→ **SET EXERCISE**
Extract every line of the items that contains the string "preserve". Matching is case-sensitive.

═══ INFORMATION SUPPLIED

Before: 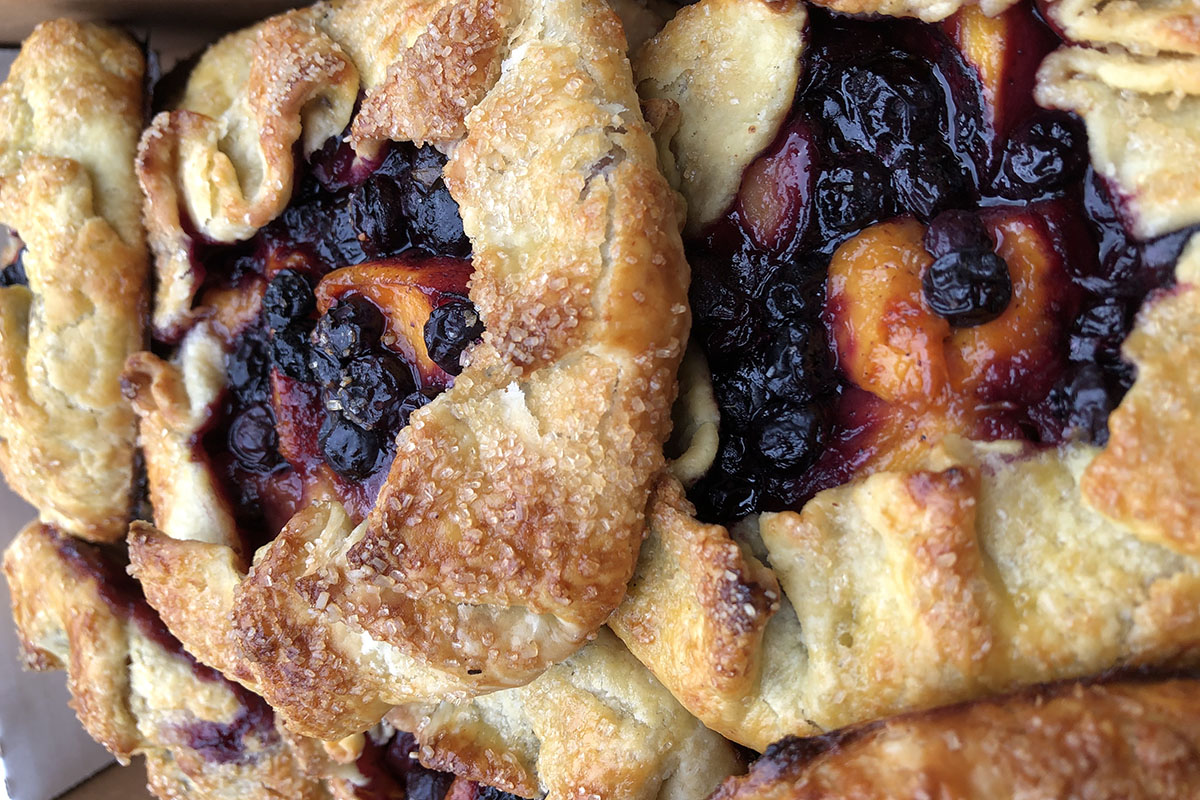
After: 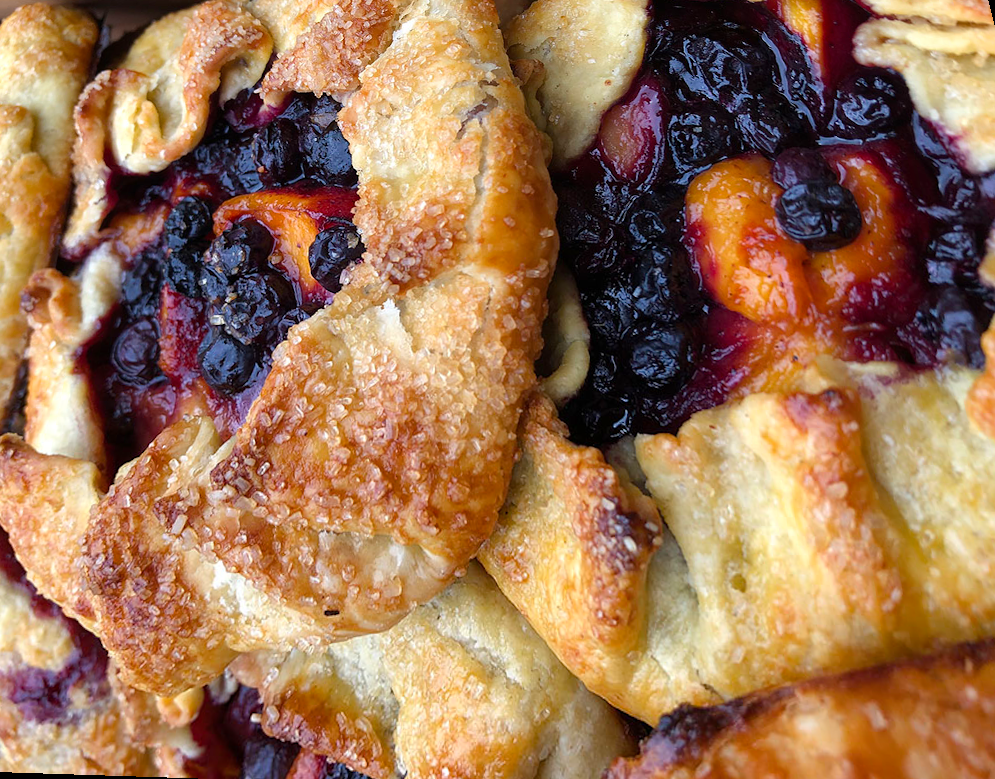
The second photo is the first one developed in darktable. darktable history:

══════
═══ INFORMATION SUPPLIED

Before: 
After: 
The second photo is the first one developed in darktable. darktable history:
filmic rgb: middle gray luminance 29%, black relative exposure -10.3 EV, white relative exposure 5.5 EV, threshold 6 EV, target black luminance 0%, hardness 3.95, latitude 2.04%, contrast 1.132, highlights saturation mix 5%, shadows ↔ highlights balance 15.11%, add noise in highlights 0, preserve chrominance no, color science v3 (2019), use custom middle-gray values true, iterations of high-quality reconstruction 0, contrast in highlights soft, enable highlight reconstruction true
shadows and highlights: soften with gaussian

══════
═══ INFORMATION SUPPLIED

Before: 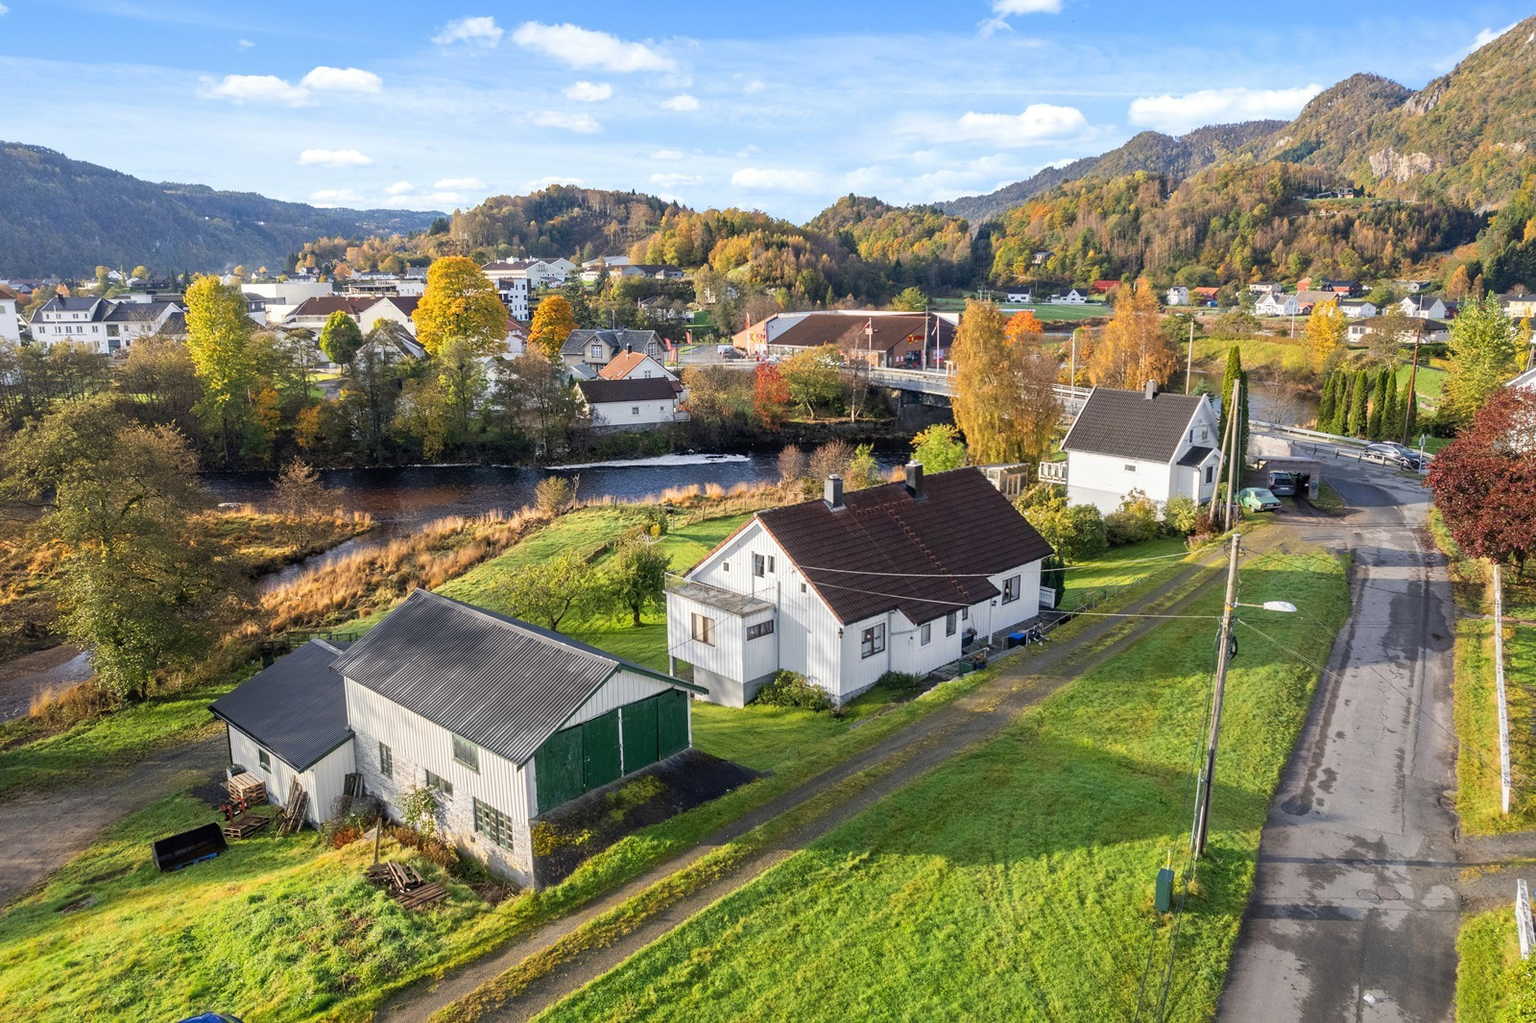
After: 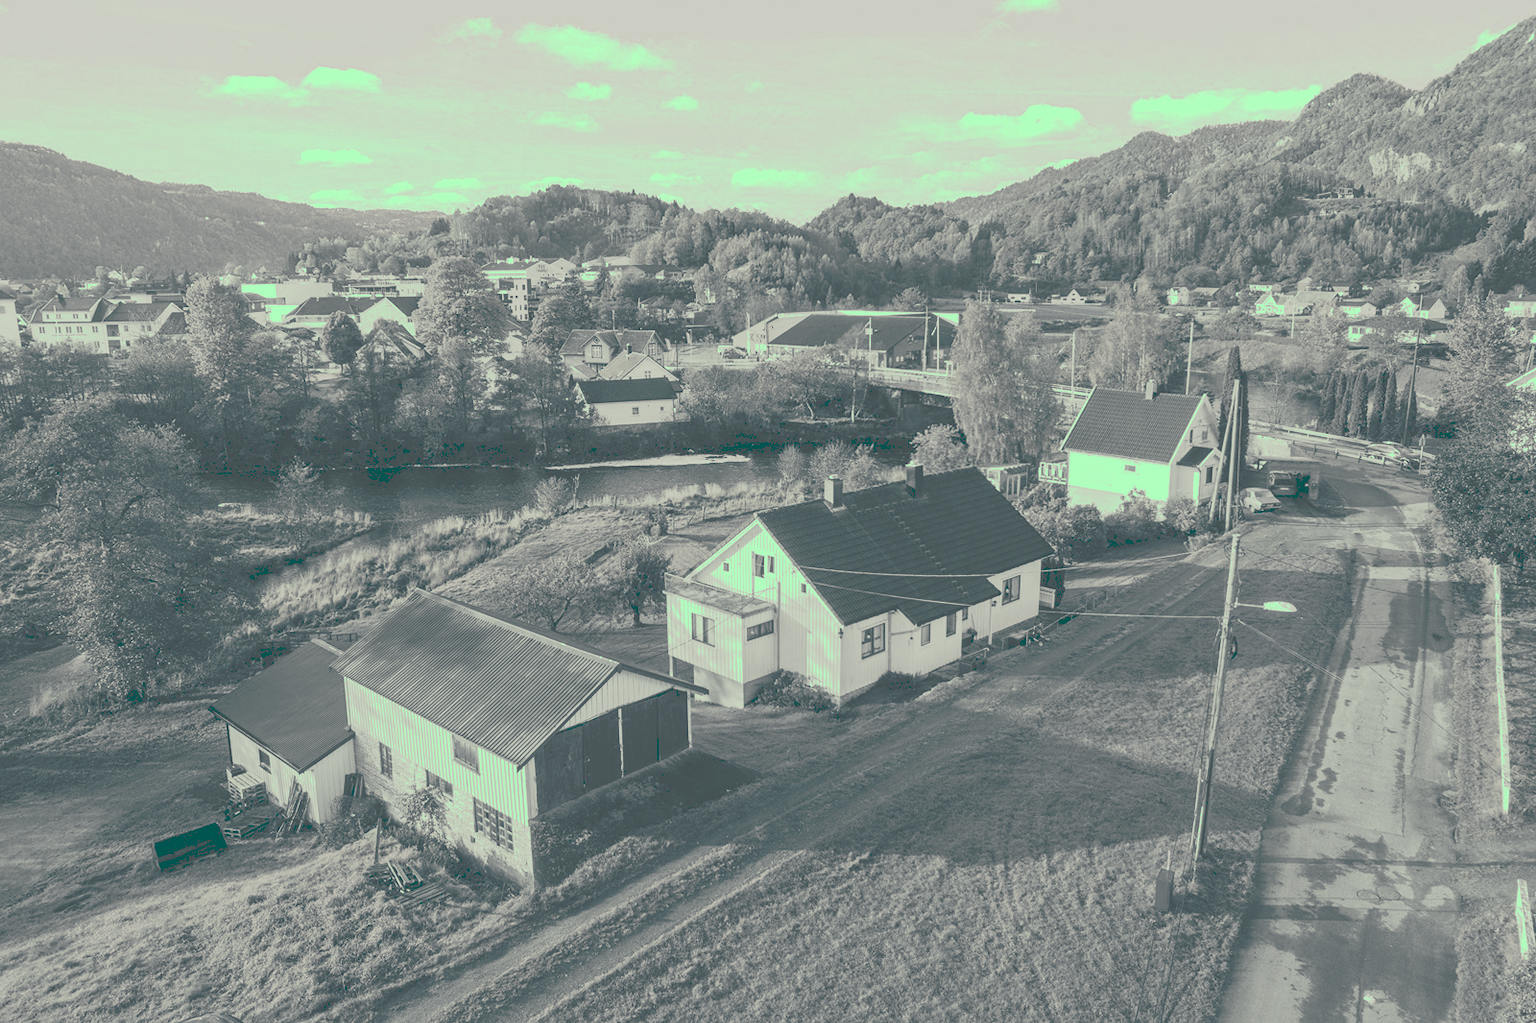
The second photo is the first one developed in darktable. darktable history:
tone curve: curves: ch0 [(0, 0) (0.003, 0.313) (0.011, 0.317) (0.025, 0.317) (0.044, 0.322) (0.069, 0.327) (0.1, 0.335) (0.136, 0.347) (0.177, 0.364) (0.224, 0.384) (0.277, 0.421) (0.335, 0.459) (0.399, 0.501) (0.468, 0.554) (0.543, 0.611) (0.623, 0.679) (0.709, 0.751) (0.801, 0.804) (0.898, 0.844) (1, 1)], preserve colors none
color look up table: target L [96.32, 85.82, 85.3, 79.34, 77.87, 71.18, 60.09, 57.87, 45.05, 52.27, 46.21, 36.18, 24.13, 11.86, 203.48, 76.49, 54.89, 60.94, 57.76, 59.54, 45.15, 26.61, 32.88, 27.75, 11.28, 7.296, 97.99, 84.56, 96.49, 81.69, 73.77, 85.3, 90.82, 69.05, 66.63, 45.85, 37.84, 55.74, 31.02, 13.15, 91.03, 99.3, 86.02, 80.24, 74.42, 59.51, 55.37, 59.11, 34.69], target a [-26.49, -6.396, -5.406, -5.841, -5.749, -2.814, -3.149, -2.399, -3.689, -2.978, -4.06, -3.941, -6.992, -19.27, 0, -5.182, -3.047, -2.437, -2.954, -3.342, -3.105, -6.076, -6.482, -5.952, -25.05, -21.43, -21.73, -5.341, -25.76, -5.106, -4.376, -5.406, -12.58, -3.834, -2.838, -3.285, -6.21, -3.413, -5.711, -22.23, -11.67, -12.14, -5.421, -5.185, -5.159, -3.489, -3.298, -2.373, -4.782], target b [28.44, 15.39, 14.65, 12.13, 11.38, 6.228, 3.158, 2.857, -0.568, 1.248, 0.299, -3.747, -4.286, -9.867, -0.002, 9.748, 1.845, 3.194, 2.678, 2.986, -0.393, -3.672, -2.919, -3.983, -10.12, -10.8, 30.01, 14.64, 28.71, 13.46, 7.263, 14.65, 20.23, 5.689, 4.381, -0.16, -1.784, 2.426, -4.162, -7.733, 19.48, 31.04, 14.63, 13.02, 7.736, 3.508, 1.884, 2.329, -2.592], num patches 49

══════

→ **REPLY TO THE TASK**
filmic rgb: middle gray luminance 29%, black relative exposure -10.3 EV, white relative exposure 5.5 EV, threshold 6 EV, target black luminance 0%, hardness 3.95, latitude 2.04%, contrast 1.132, highlights saturation mix 5%, shadows ↔ highlights balance 15.11%, add noise in highlights 0, preserve chrominance no, color science v3 (2019), use custom middle-gray values true, iterations of high-quality reconstruction 0, contrast in highlights soft, enable highlight reconstruction true
tone curve: curves: ch0 [(0, 0) (0.003, 0.313) (0.011, 0.317) (0.025, 0.317) (0.044, 0.322) (0.069, 0.327) (0.1, 0.335) (0.136, 0.347) (0.177, 0.364) (0.224, 0.384) (0.277, 0.421) (0.335, 0.459) (0.399, 0.501) (0.468, 0.554) (0.543, 0.611) (0.623, 0.679) (0.709, 0.751) (0.801, 0.804) (0.898, 0.844) (1, 1)], preserve colors none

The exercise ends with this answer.